Michael T. Madigan received a bachelor's degree in biology and education from Wisconsin State University at Stevens Point in 1971 and M.S. and Ph.D. degrees in 1974 and 1976, respectively, from the University of Wisconsin, Madison, Department of Bacteriology. His graduate work involved study of hot spring phototrophic bacteria under the direction of Thomas D. Brock. Following three years of postdoctoral training in the Department of Microbiology, Indiana University, where he worked on phototrophic bacteria with Howard Gest, he moved to Southern Illinois University Carbondale, where he is now Professor of Microbiology. He has been a coauthor of Biology of Microorganisms since the fourth edition (1984) and teaches courses in introductory microbiology and bacterial diversity. In 1988 he was selected as the outstanding teacher in the College of Science, and in 1993 its outstanding researcher. In 2001 he was selected as the university's outstanding scholar. His research has dealt almost exclusively with anoxygenic phototrophic bacteria, especially those species that inhabit extreme environments. He has published 95 research papers, has coedited a major treatise on phototrophic bacteria, and is Chief Editor for North America of the journal Archives of Microbiology. His nonscientific interests include reading, hiking, tree planting, and caring for his dogs and horses. He lives beside a quiet lake about five miles from the SIU campus with his wife, Nancy, two dogs, Willie and Plum, and Springer and Feivel (horses).
John M. Martinko attended The Cleveland State University and majored in biology. As an undergraduate student he participated in a cooperative education program, gaining experience in several microbiology and immunology laboratories. He then worked for two years at Case Western Reserve University as a laboratory manager, conducting research on the structure, serology, and epidemiology of Streptococcus pyogenes. He did his graduate work at the State University of New York at Buffalo, investigating antibody specificity and antibody idiotypes for his M.A. and Ph.D. (1978) in microbiology. As a postdoctoral fellow, he worked at Albert Einstein College of Medicine in New York on the structure of major histocompatibility complex proteins. Since 1981, he has been in the Department of Microbiology at Southern Illinois University Carbondale where he is currently the Chair and Associate Professor. His research interests include the effects of growth hormone in the immune response and the development of immunodiagnostic tests for soybean brown stem rot disease. His teaching interests include undergraduate and graduate courses in immunology. He also teaches a portion of a general microbiology course, with responsibility for immunology, host defense, and infectious diseases. He lives in Carbondale with his wife, Judy, a high school science teacher, and their daughters, Martha and Helen.

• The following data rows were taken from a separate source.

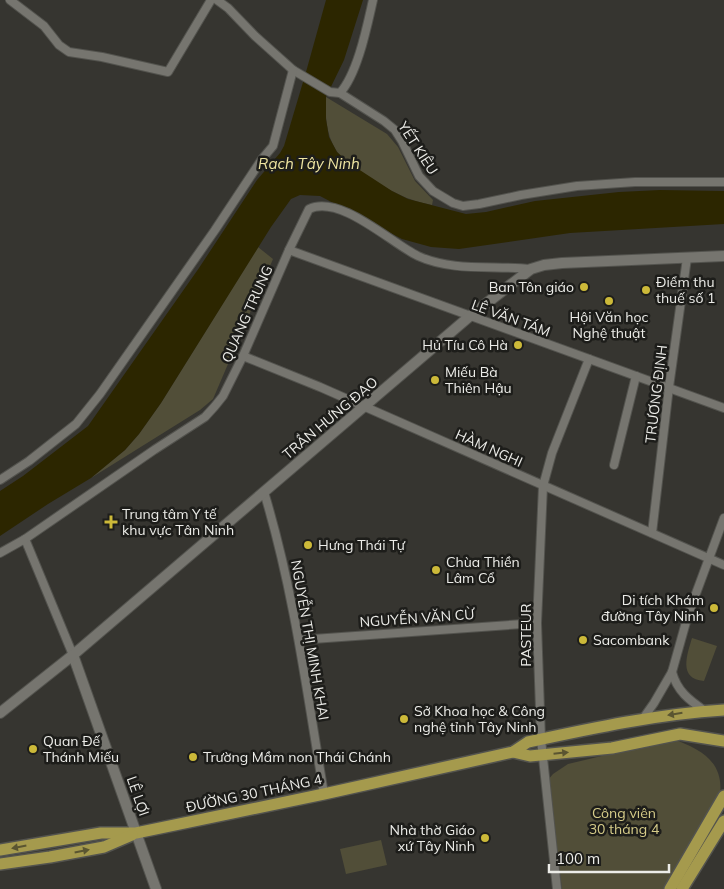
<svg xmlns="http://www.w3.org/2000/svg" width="724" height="889" viewBox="0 0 724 889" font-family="Mulish,sans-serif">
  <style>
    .green { fill: #514e38 }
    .water { fill: #2c2600 }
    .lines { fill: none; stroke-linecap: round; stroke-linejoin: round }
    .street-casing { stroke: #53534e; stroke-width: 10 }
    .secondary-casing { stroke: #53534e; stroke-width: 12 }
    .primary-casing { stroke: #53534e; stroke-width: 14 }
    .street { stroke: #76756f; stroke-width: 8 }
    .secondary { stroke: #76756f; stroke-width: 10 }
    .primary { stroke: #a59a4d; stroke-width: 11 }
    .oneway { fill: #5a5531 }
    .poi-dot { fill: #ccb939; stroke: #1d1d1a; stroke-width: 2 }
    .labels { text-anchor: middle; stroke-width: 5; stroke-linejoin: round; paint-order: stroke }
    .street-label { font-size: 14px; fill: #ecece8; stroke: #1d1d1a }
    .poi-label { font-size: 14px; fill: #ecece8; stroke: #1d1d1a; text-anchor: start }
    .park-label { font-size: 14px; fill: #d6cc89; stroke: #1d1d1a }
    .water-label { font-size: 15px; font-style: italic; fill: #efe5a1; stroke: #1d1d1a }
  </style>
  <rect width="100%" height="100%" fill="#363530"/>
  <g class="green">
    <path d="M326,97L387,134L398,147L415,181L433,200L432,205C425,203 417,202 410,199C392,193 345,166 336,150C326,134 325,115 326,97Z"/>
    <polygon points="258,247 273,259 213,399 200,410 91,478 125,450 139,434 161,403"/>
    <path d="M692,638L717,646L704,681C678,679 687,655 692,638Z"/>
    <path d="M673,739C699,749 724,760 720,795L663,889H562L548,780L553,774L568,764Z"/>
    <polygon points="381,840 387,865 346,874 340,849"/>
  </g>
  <polygon class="water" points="326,0 363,0 344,60 326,97 326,119 329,137 337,152 349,163 392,191 408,199 466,214 486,212 535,201 619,192 660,190 724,191 724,224 570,233 459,249 431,247 402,239 320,196 300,195 291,199 271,227 161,403 139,434 125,450 91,478 48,504 0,536 0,491 23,476 88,426 199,268 257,180 280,153 284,146 306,72"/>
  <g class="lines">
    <g class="street-casing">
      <g id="street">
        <polyline points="10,0 44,26 59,45 69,52 102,57 168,72 211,0"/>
        <polyline points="217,0 228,8 255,36 293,70 330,92 340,93 384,121 395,130 402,141 419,176 433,191 453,203 463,206 479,204 521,195 577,186 635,182 724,182"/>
        <path d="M340,93C358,73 367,26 373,0"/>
        <polyline points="289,250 724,408"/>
        <polyline points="243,356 320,387 724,565"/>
        <polyline points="614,465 636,376"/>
        <polyline points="0,480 29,461 76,424 100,394 215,230 262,159 273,146 293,70"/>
        <path d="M264,492C294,591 307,693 324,794"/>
        <polyline points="652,533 669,387 687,258"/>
        <polyline points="25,539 73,655"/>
        <path d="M0,553L25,539L154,450L205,417L215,406L223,396L243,356L289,250L309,209C340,194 391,243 418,256C453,272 494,265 531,269"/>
        <polyline points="299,640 537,623"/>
        <path d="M672,672C677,691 689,700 705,711"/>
        <polyline points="642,720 654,703 672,672 688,615 724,518"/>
        <polyline points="557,889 541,739 537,623 543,486 552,453 589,359"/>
      </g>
    </g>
    <g class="secondary-casing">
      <g id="secondary">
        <polyline points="73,655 156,889"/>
        <polyline points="0,713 73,655 470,316 531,269 544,265 562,263 724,256"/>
      </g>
    </g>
    <g class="primary-casing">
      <g id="primary">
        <polyline points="513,752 530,756 612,748 680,734 724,741"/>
        <path d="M0,850L101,833H136L324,794L513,752L528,742C593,728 658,714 724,710"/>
        <polyline points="0,864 50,857 104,847 132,835"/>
        <polyline points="670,889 724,796"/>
        <polyline points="682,889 724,821"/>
      </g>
    </g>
    <use href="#street" class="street"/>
    <use href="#secondary" class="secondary"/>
    <use href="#primary" class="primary"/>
  </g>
  <defs><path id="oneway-solid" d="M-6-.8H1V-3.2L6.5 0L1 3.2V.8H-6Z" transform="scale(1.25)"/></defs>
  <g class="oneway">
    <use href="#oneway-solid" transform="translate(675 714) rotate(171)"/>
    <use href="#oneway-solid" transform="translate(561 753) rotate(-6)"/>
    <use href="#oneway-solid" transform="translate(19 847) rotate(169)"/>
    <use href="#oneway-solid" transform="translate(82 851) rotate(-11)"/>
  </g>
  <g class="poi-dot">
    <circle cx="584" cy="287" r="5"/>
    <circle cx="646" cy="290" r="5"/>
    <circle cx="609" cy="301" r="5"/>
    <circle cx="518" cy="345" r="5"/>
    <circle cx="435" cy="380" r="5"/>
    <path d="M108.5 514.5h5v5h5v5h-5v5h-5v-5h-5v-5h5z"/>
    <circle cx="308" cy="545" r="5"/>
    <circle cx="436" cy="570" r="5"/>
    <circle cx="714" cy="608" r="5"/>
    <circle cx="583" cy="640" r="5"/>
    <circle cx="404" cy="719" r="5"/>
    <circle cx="33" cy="749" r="5"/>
    <circle cx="193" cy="757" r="5"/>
    <circle cx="485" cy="838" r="5"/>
  </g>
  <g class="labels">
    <g class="street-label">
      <text transform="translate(418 148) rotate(57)" y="5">YẾT KIÊU</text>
      <text transform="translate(247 314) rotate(-66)" y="5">QUANG TRUNG</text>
      <text transform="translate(511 318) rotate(20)" y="5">LÊ VĂN TÁM</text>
      <text transform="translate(656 394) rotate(-83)" y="5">TRƯƠNG ĐỊNH</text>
      <text transform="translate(330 418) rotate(-40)" y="5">TRẦN HƯNG ĐẠO</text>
      <text transform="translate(489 448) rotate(24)" y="5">HÀM NGHI</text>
      <text transform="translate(417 618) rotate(-4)" y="5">NGUYỄN VĂN CỪ</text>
      <text transform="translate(526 635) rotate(-90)" y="5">PASTEUR</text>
      <text transform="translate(310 640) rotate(80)" y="5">NGUYỄN THỊ MINH KHAI</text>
      <text transform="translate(254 793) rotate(-12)" y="5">ĐƯỜNG 30 THÁNG 4</text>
      <text transform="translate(138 796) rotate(71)" y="5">LÊ LỢI</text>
    </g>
    <g class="poi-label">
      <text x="656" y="287">Điểm thu<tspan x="656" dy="16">thuế số 1</tspan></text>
      <text x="574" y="292" text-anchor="end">Ban Tôn giáo</text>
      <text x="609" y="322" text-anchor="middle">Hội Văn học<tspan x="609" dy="16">Nghệ thuật</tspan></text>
      <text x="508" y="350" text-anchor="end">Hủ Tíu Cô Hà</text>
      <text x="445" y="377">Miếu Bà<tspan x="445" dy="16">Thiên Hậu</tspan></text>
      <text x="122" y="519">Trung tâm Y tế<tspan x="122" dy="16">khu vực Tân Ninh</tspan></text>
      <text x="318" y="550">Hưng Thái Tự</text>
      <text x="446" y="567">Chùa Thiền<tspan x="446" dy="16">Lâm Cổ</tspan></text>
      <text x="704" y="605" text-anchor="end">Di tích Khám<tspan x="704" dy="16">đường Tây Ninh</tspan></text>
      <text x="593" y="645">Sacombank</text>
      <text x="414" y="716">Sở Khoa học &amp; Công<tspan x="414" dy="16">nghệ tỉnh Tây Ninh</tspan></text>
      <text x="43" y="746">Quan Đế<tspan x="43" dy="16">Thánh Miếu</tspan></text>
      <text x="203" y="762">Trường Mầm non Thái Chánh</text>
      <text x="475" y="835" text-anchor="end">Nhà thờ Giáo<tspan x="475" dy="16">xứ Tây Ninh</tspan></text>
    </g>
    <g class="park-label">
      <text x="624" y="818">Công viên<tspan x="624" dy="16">30 tháng 4</tspan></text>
    </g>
    <g class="water-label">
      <text x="309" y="169">Rạch Tây Ninh</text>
    </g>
  </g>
  <path d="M549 864v8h120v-8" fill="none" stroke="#ecece8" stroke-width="2.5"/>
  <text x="556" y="864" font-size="15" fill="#ecece8" stroke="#1d1d1a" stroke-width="4" paint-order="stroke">100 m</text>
</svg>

Jack Parker received his bachelor's degree in biology and also received his doctoral degree in a biology program (Ph.D., Purdue University, 1973). His research project dealt with bacterial physiology and he completed his Ph.D. research while in the microbiology department at the University of Michigan. Following this, he spent four years studying bacterial genetics at York University in Toronto, Ontario. He has taught courses in bacterial genetics, general genetics, human genetics, molecular biology, and molecular genetics, and has participated in courses in introductory microbiology, medical microbiology, and virology primarily at Southern Illinois University Carbondale, where he is now a Professor in the Department of Microbiology and Dean of the College of Science. His research has been in the broad area of molecular genetics and gene expression and has been focused most specifically on studies of how cells control the accuracy of protein synthesis. He is the author of approximately 50 research papers. His home is on the edge of the Shawnee National Forest in deep southern Illinois.